Your assignment: Could you please reproduce every record below exactly, leaving out the pictures?

Saved entries:
>>>>
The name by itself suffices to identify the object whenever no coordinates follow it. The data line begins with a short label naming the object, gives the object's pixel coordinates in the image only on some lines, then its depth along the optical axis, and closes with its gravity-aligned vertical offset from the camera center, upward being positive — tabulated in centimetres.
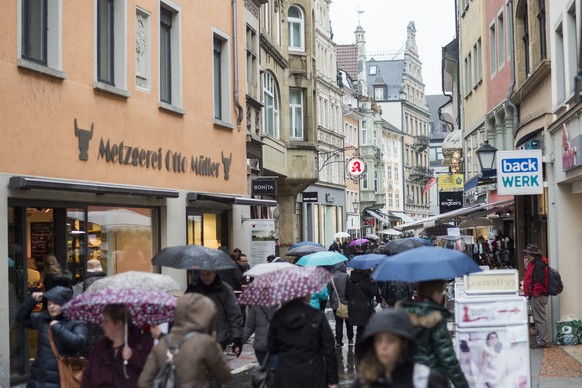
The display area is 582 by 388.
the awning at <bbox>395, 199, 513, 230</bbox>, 2703 +59
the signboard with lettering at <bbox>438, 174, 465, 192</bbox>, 4322 +211
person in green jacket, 732 -80
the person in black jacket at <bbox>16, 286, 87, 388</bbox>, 912 -89
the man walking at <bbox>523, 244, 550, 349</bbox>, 1759 -101
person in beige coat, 711 -81
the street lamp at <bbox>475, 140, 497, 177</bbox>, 2269 +162
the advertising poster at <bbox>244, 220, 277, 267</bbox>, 2550 -17
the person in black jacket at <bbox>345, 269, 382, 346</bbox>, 1720 -108
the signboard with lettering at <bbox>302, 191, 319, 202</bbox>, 4744 +174
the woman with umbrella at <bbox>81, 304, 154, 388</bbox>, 771 -91
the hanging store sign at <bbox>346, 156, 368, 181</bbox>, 5931 +382
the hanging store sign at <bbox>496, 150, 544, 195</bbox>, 1753 +101
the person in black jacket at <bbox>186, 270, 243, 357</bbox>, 1162 -81
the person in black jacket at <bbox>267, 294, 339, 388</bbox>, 873 -100
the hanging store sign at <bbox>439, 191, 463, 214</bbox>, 4019 +123
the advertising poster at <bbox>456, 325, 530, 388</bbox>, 1080 -133
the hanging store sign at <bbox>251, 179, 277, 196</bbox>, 2927 +138
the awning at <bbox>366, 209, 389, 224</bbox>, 8316 +137
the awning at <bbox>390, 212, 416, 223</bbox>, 9200 +135
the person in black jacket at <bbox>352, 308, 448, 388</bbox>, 599 -72
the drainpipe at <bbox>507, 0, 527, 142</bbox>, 2418 +325
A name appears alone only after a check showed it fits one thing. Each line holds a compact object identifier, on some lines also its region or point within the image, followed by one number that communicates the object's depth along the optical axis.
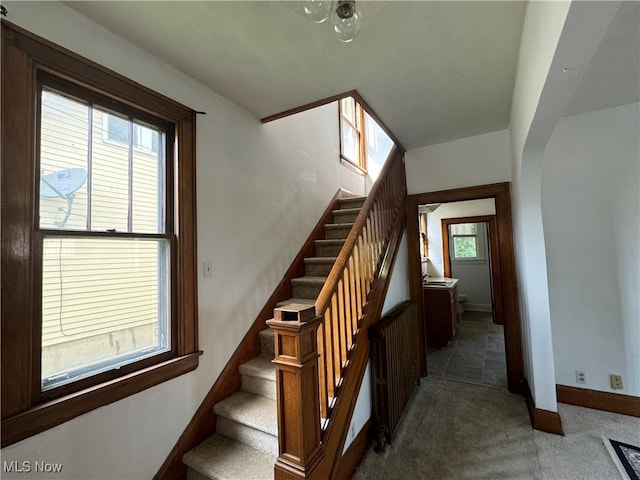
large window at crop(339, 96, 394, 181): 4.29
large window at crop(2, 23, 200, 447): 1.14
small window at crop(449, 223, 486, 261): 6.59
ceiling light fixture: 0.96
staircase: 1.57
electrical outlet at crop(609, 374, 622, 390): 2.34
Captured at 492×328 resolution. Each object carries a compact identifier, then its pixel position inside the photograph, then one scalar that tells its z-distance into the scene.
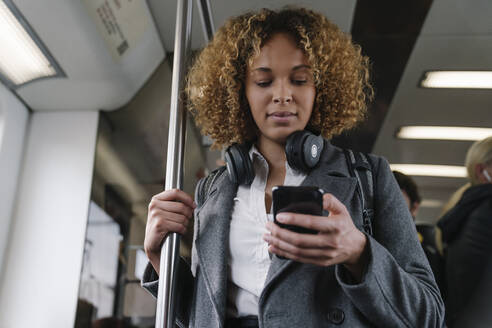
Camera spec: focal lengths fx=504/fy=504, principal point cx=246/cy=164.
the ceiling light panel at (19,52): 2.36
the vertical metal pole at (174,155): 1.18
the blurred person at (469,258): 2.17
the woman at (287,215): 0.98
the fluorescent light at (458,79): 3.69
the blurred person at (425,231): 2.34
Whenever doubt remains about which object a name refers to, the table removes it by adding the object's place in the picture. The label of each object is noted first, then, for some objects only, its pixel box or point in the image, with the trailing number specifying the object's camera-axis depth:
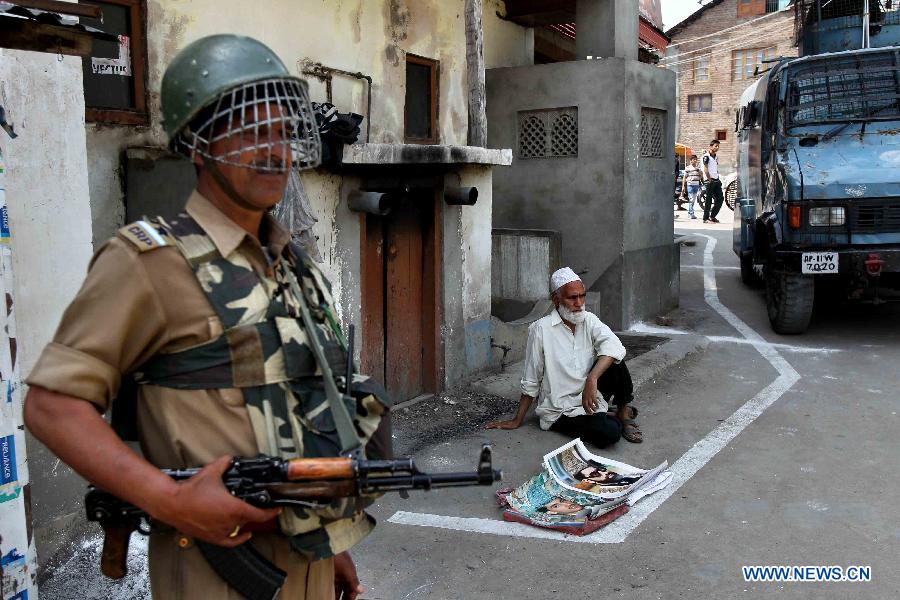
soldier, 1.44
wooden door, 6.37
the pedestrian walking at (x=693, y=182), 21.47
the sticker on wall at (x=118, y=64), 4.34
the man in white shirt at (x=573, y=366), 5.45
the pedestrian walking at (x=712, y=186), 19.32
<<<<
Written response:
The name by itself suffices to identify the object whenever no coordinates follow it. The data line begins with a short label naming the object, gives the object's pixel coordinates in the image only on some lines, then its depth along the optical axis, and closes with its gravity-aligned vertical offset from the camera center, upward being positive — tabulated in centimetres.
The display area is 582 by 388.
the awning at <bbox>395, 199, 513, 230</bbox>, 2703 +59
the signboard with lettering at <bbox>438, 174, 465, 192</bbox>, 4322 +211
person in green jacket, 732 -80
the person in black jacket at <bbox>16, 286, 87, 388</bbox>, 912 -89
the man walking at <bbox>523, 244, 550, 349</bbox>, 1759 -101
person in beige coat, 711 -81
the street lamp at <bbox>475, 140, 497, 177</bbox>, 2269 +162
the advertising poster at <bbox>244, 220, 277, 267</bbox>, 2550 -17
the person in black jacket at <bbox>345, 269, 382, 346</bbox>, 1720 -108
the signboard with lettering at <bbox>302, 191, 319, 202</bbox>, 4744 +174
the woman with umbrella at <bbox>81, 304, 154, 388</bbox>, 771 -91
the hanging store sign at <bbox>346, 156, 368, 181</bbox>, 5931 +382
the hanging store sign at <bbox>496, 150, 544, 195</bbox>, 1753 +101
the person in black jacket at <bbox>186, 270, 243, 357</bbox>, 1162 -81
the person in black jacket at <bbox>267, 294, 339, 388</bbox>, 873 -100
the hanging store sign at <bbox>439, 191, 463, 214</bbox>, 4019 +123
the advertising poster at <bbox>456, 325, 530, 388</bbox>, 1080 -133
the hanging store sign at <bbox>251, 179, 277, 196</bbox>, 2927 +138
the awning at <bbox>366, 209, 389, 224</bbox>, 8316 +137
the awning at <bbox>390, 212, 416, 223</bbox>, 9200 +135
the person in black jacket at <bbox>352, 308, 448, 388</bbox>, 599 -72
the drainpipe at <bbox>507, 0, 527, 142</bbox>, 2418 +325
A name appears alone only after a check showed it fits one thing. Each line holds a compact object identifier, on some lines also its region or point within the image, followed by one number that communicates the object's depth along the optical axis.
large window at crop(339, 96, 394, 181): 4.29
large window at crop(2, 23, 200, 447): 1.14
small window at crop(449, 223, 486, 261): 6.59
ceiling light fixture: 0.96
staircase: 1.57
electrical outlet at crop(609, 374, 622, 390): 2.34
Captured at 492×328 resolution. Each object carries a compact identifier, then its pixel position inside the photograph, then one scalar that tells its z-distance into the scene.
Camera spec: focal lengths fx=504/fy=504, principal point cx=246/cy=164.
the ceiling light panel at (19,52): 2.36
the vertical metal pole at (174,155): 1.18
the blurred person at (469,258): 2.17
the woman at (287,215): 0.98
the fluorescent light at (458,79): 3.69
the blurred person at (425,231): 2.34
Whenever doubt remains about which object a name refers to, the table removes it by adding the object's place in the picture. The label of each object is noted first, then, for some objects only, its pixel box or point in the image, with the trailing number specifying the object's camera-axis depth:
soldier, 1.44
wooden door, 6.37
the pedestrian walking at (x=693, y=182), 21.47
the sticker on wall at (x=118, y=64), 4.34
the man in white shirt at (x=573, y=366), 5.45
the pedestrian walking at (x=712, y=186), 19.32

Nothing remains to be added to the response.